An important feature that can be implemented at the lexer level is mixing languages within a file, such as embedding fragments of Java code in some template language.
Suppose a language supports embedding its fragments in another language.
In that case, it needs to define the chameleon token types for different types of fragments that can be embedded, and these token types need to implement the [`ILazyParseableElementType`](%gh-ic%/platform/core-api/src/com/intellij/psi/tree/ILazyParseableElementType.java) interface.

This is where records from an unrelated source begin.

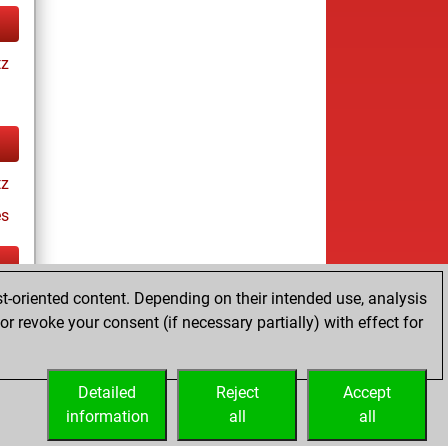
tz
tz
es
t-oriented content. Depending on their intended use, analysis
ay
r revoke your consent (if necessary partially) with effect for
Detailed
Reject
Accept
information
all
all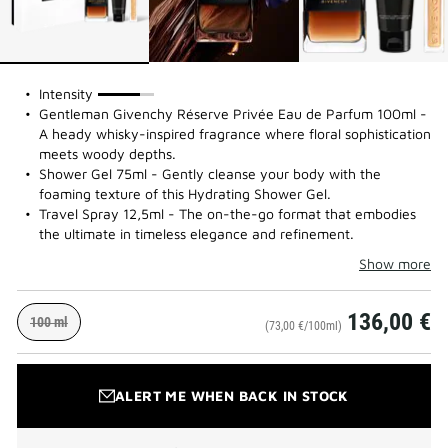
75%
Intensity
Gentleman Givenchy Réserve Privée Eau de Parfum 100ml -
A heady whisky-inspired fragrance where floral sophistication
meets woody depths.
Shower Gel 75ml - Gently cleanse your body with the
foaming texture of this Hydrating Shower Gel.
Travel Spray 12,5ml - The on-the-go format that embodies
the ultimate in timeless elegance and refinement.
Show more
136,00 €
100 ml
(73,00 €/100ml)
ALERT ME WHEN BACK IN STOCK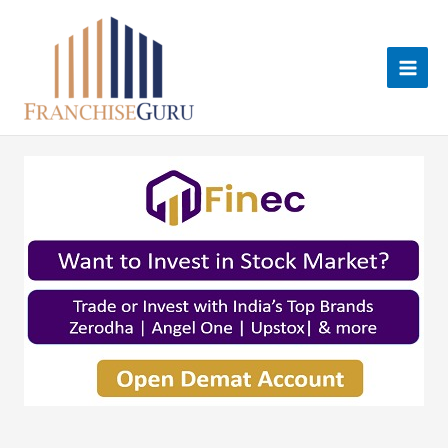
Skip
to
content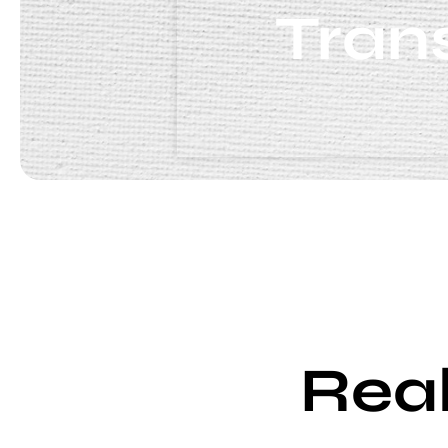
Tran
Real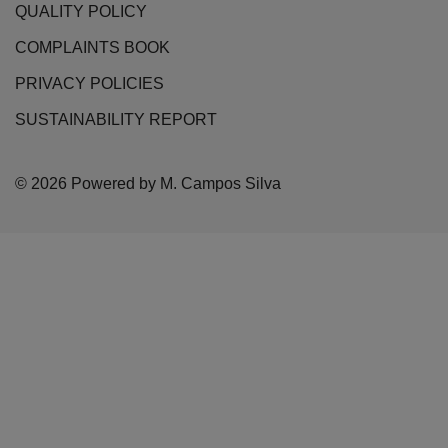
QUALITY POLICY
COMPLAINTS BOOK
PRIVACY POLICIES
SUSTAINABILITY REPORT
© 2026 Powered by M. Campos Silva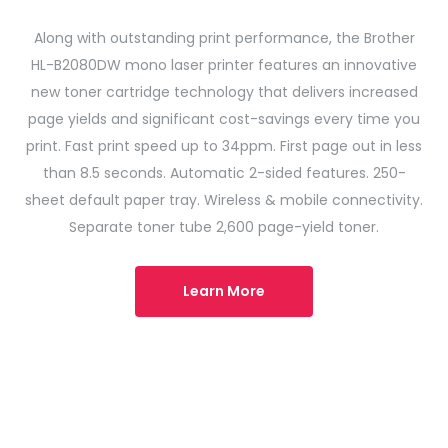
Along with outstanding print performance, the Brother
HL-B2080DW mono laser printer features an innovative
new toner cartridge technology that delivers increased
page yields and significant cost-savings every time you
print. Fast print speed up to 34ppm. First page out in less
than 8.5 seconds. Automatic 2-sided features. 250-
sheet default paper tray. Wireless & mobile connectivity.
Separate toner tube 2,600 page-yield toner.
Learn More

The enclosing language's lexer needs to return the entire fragment of the embedded language as a single chameleon token, of the type defined by the embedded language.
To parse the contents of the chameleon token, the IDE will call the parser of the embedded language through a call to [`ILazyParseableElementType.parseContents()`](%gh-ic%/platform/core-api/src/com/intellij/psi/tree/ILazyParseableElementType.java).